By Marcia Mickelson
A month ago, I was toying with the idea of going back to work. I did job searches, sent my resume around, and did a few interviews. I received a call from a children's hospital in town. It was the perfect job for me. It was part-time with great hours; I would be off in time to pick my kids up from school. The job was in the Interpretation Department. I would be translating for Spanish-speaking patients and their parents. I grew up speaking Spanish and am fluent. I've also had several jobs in the past that have included translating.
I thought about brushing up on my Spanish in preparation for testing I had to do, but I felt fairly confident. I've basically been translating all my life. It would be easy. Boy, was I wrong. The first part of the testing was written. If I did well, I would come back for oral testing, followed up by an interview. The written test was hard! What was I thinking? There were 40 medical terms written in English, and I had to translate them into Spanish. There were words like congestive heart failure, jaundice, and other medical terms that I have no idea how to say in Spanish, much less spell. There were also 2 paragraphs to translate. One from Spanish to English, which was easy and the other one from English to Spanish which was very hard, especially because it kept repeating the word pulmonary and I had no idea how to say it in Spanish.

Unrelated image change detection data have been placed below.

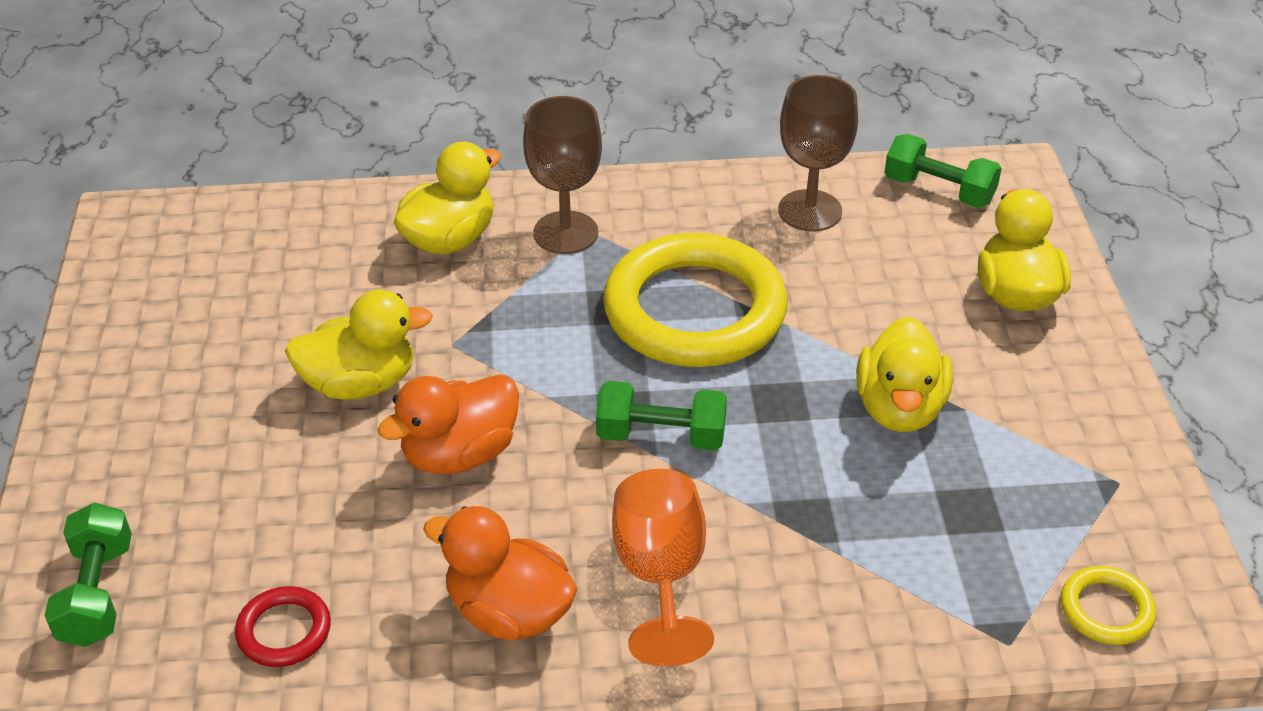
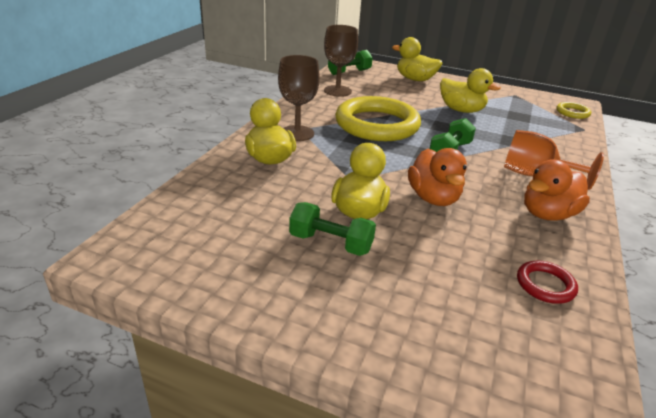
camera: 65 degrees left, 10 degrees down
(97, 593) = (491, 358): green dumbbell -> green dumbbell (331, 243)

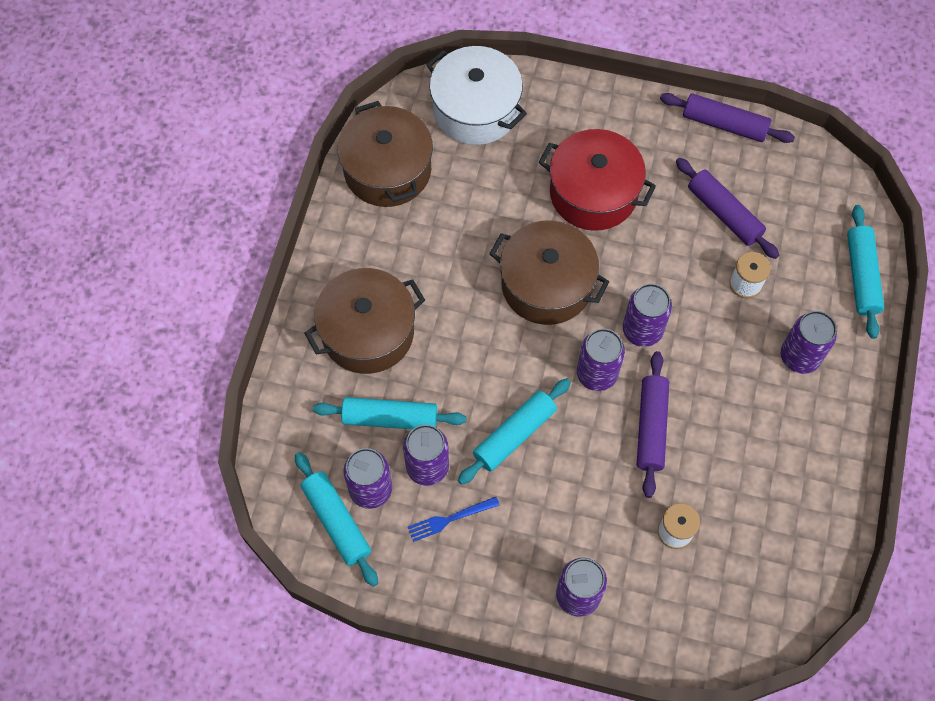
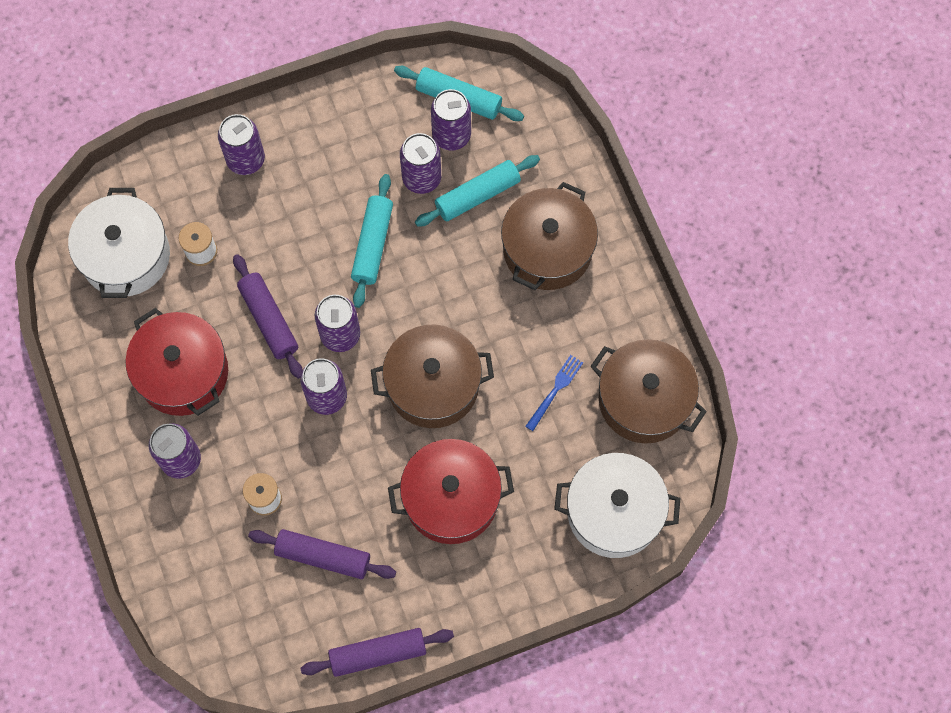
camera: 145 degrees right, 5 degrees up
(450, 519) = (377, 152): blue fork -> blue fork (555, 390)
(750, 573) = (126, 256): none -> white pot
(756, 429) = (183, 372): none -> red pot
(861, 276) = (166, 574): turquoise rolling pin -> none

I was overly confident prior to the test; thought I knew enough to not study the night before or at least brush up by looking through a dictionary and testing myself. Yes, Spanish is easy for me, but medical terms in Spanish not so much. I learned a very important lesson. Confidence will only get you so far; you have to know your stuff if you want to succeed. So, I never did get the call back about the oral exam. Guess I didn't do so well. I've decided not to go back to work. I'm just going to stay home and continue writing.